Fortunately, there was a BluePearl specialty hospital located 25 minutes away in Cary, North Carolina.
Repairing Ember’s hernia 
Brittany Sanders, DVM, surgical intern at BluePearl, was on her surgery rotation when Chelsea brought Ember into the hospital.

"Ember had a body-wall hernia they believe was secondary to a previous bite wound, and there was swelling next to her spine by the epaxial muscles," explains Dr. Sanders. "The swelling was actually her left kidney herniating through the muscle layers of her body wall."

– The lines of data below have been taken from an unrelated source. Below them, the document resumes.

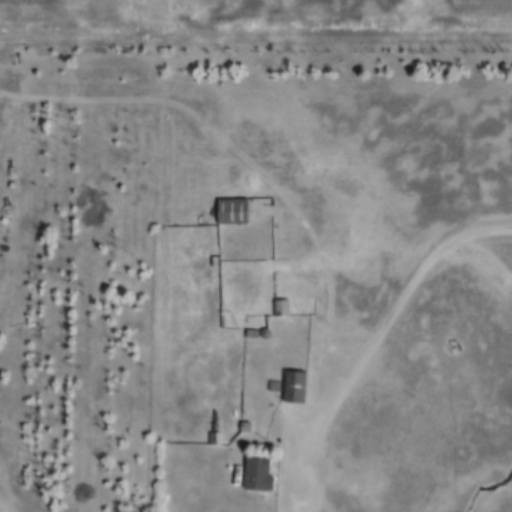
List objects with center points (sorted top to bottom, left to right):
building: (230, 212)
building: (281, 308)
road: (384, 334)
building: (293, 387)
building: (255, 474)
road: (325, 502)
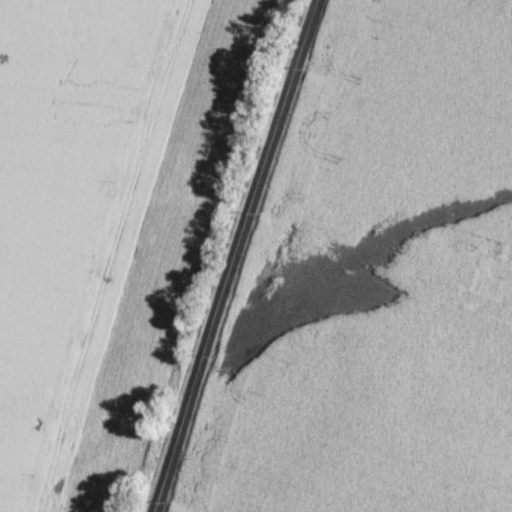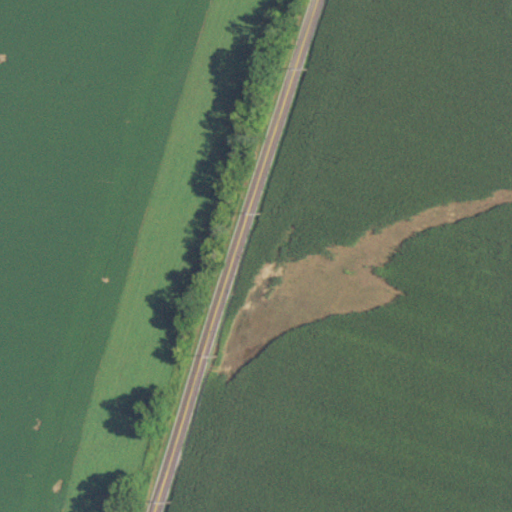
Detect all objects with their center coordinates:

During the surgery, the attending surgeon Mischa McDonald-Lynch, DVM, DACVS-SA, pulled the kidney back through the muscles into the abdominal cavity and closed her body wall with stitches. In addition, Dr. McDonald-Lynch tacked Ember's kidney in its normal place so that it wouldn't move within the abdomen. "We also performed Ember's spay during the surgery," stated Dr. Sanders. "Overall, the kitten made a good recovery."

A happy, playful kitten 
After the surgery, Chelsea says Ember healed really well and with no complications. She has returned to her usual playful self, bouncing around their apartment and lying down in funny positions.  
“Everyone was so nice at VCA and BluePearl, explaining the situation and surgery so well to me,” recalled Chelsea. “I’m really glad they took the time to help us—it was invaluable. I’m also so grateful that Dogs on Deployment paid for Ember’s surgery in full.”  
“When we heard that the kitten's life was in danger, and the challenges the owners would be facing, we put ourselves in their shoes,” explains Dogs on Deployment founder Alisa. “We knew Chelsea and Derek were facing very difficult financial decisions over Ember. We wanted to remove the financial strain and worry. No service member should have to stress over whether or not they can afford to save the life of a loved pet, especially one just starting off in their new family.”  
Alisa shared that Dogs on Deployment was happy to help this military family save their kitten, and she hopes Ember has a long and healthy life!  
“It’s our Dogs on Deployment donors and supporters who made Ember's surgery possible, along with expertise from hospitals like VCA and BluePearl,” concluded Alisa. “After 10 years of helping military families with pet health, it’s still the most amazing feeling for me. Stories like Ember's give me goose bumps and bring tears of happiness to my eyes.”